Recovering Sustainable Development

A FASHIONABLE NOTION

The concept of sustainable development first emerged from academic seminar rooms two decades ago, thanks to a best-selling report called Our Common Future. Put together by the World Commission on Environment and Development, the report argued that boosting the economy, protecting natural resources, and ensuring social justice are not conflicting but interwoven and complementary goals.

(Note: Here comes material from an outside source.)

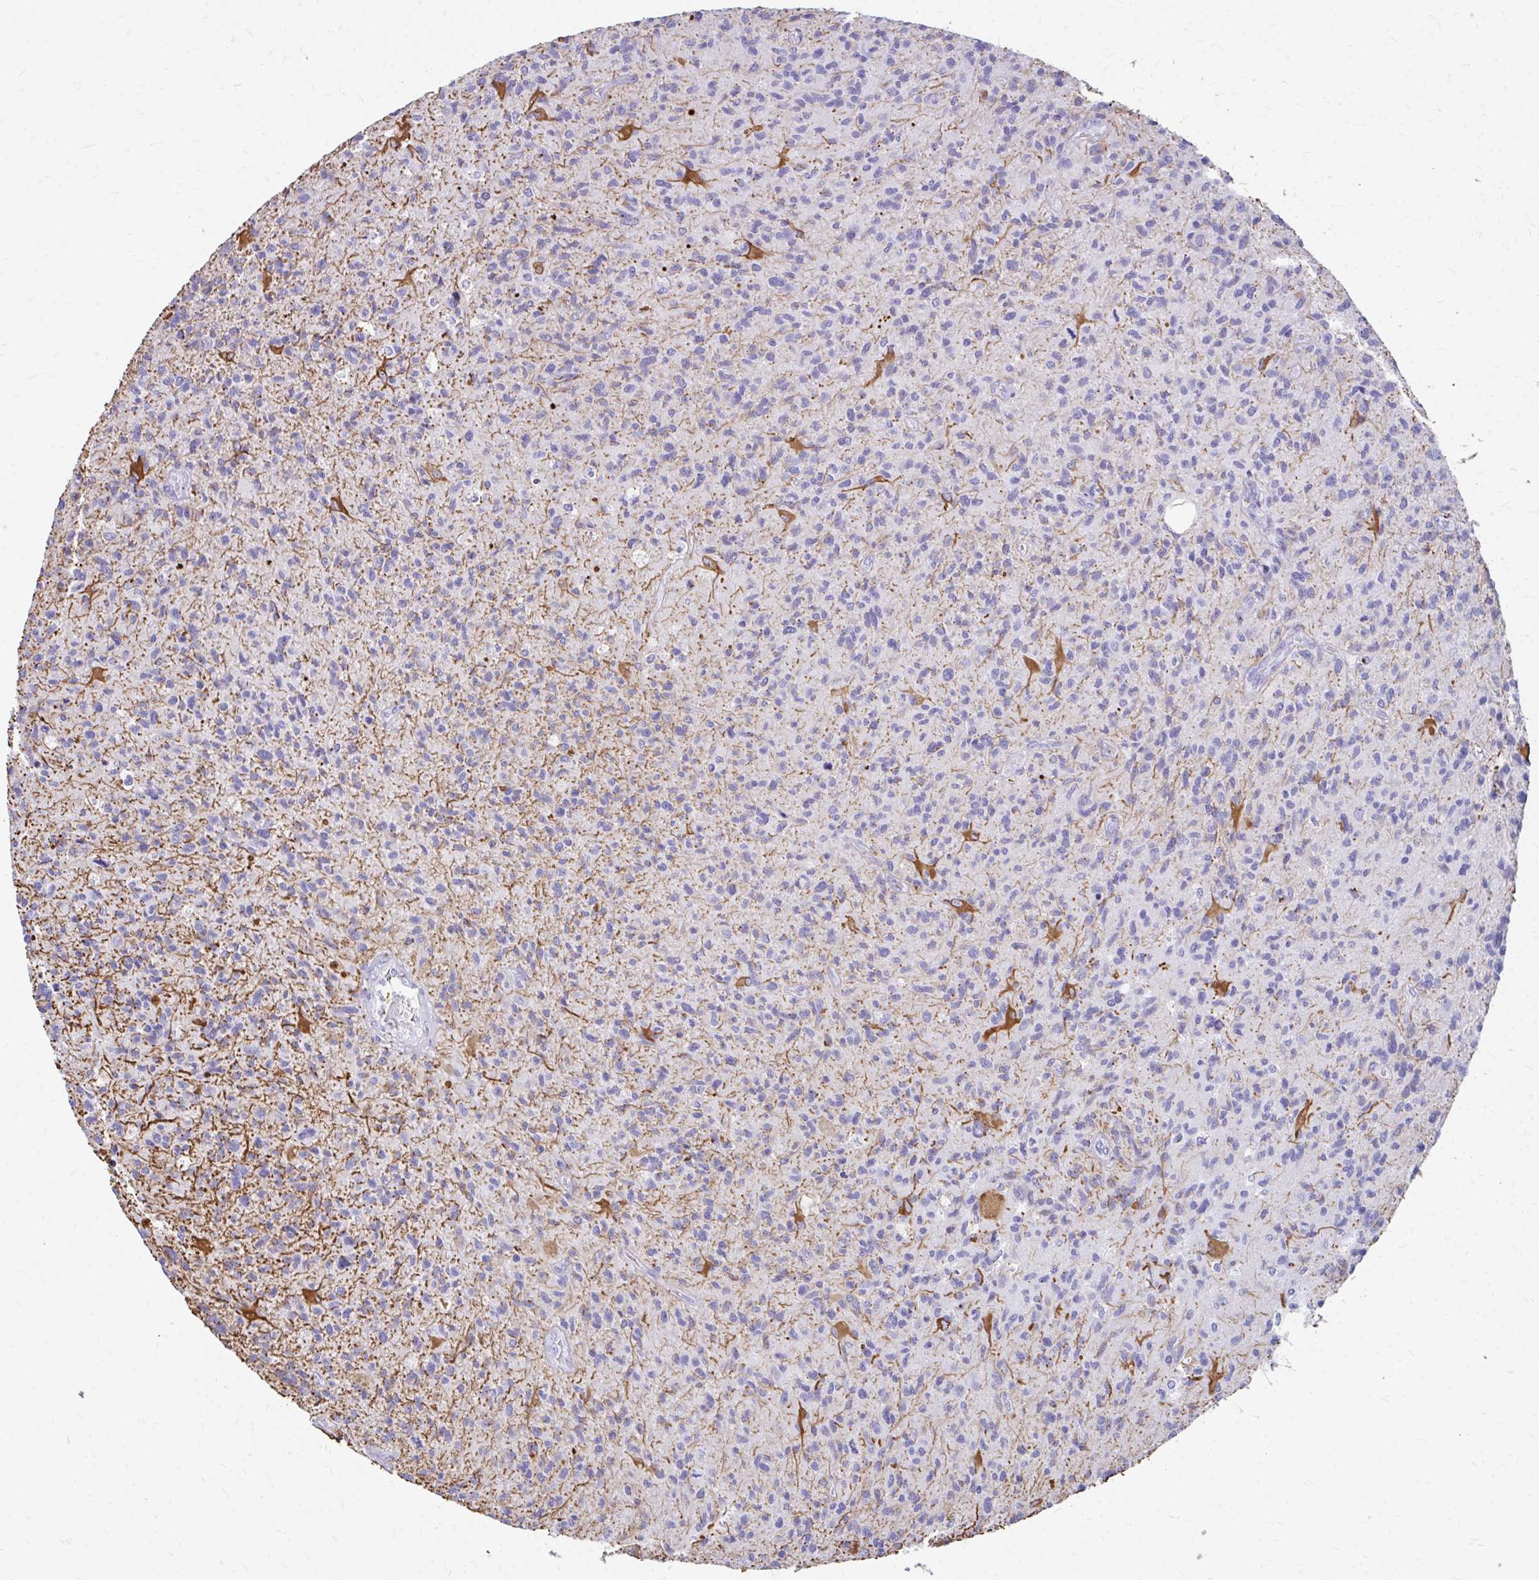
{"staining": {"intensity": "negative", "quantity": "none", "location": "none"}, "tissue": "glioma", "cell_type": "Tumor cells", "image_type": "cancer", "snomed": [{"axis": "morphology", "description": "Glioma, malignant, High grade"}, {"axis": "topography", "description": "Brain"}], "caption": "This is an IHC micrograph of human malignant glioma (high-grade). There is no staining in tumor cells.", "gene": "ZNF699", "patient": {"sex": "female", "age": 70}}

A healthful environment, the theory goes, provides the economy with essential natural resources. A thriving economy, in turn, allows society to invest in environmental protection and avoid injustices such as extreme poverty. And maintaining justice, by promoting freedom of opportunity and political participation, for example, ensures that natural resources are well managed and economic gains allocated fairly. Civilizations that have ignored these connections have suffered: consider the Easter Islanders, who by denuding their forests triggered a spiral of economic difficulties and strife that eventually led to their civilization's collapse.

Yet even as sustainable development has become conventional wisdom over the past two decades, something has gone horribly wrong. Because the concept stresses the interconnection of everything, it has been vulnerable to distortion by woolly thinking and has become a magnet for special interest groups. Human rights watchdogs, large chemical companies, small island nations, green architects, and nuclear power plant operators have attached themselves to the fashionable notion only to subvert it for their own ends. Instead of bringing together nature, the economy, and social justice, sustainable development has spawned overspecialized and largely meaningless checklists and targets. Particularly harmful has been a series of consensus-driven UN summits that have yielded broad and incoherent documents and policies. Sustainable development, the compass that was designed to show the way to just and viable economics, now swings in all directions.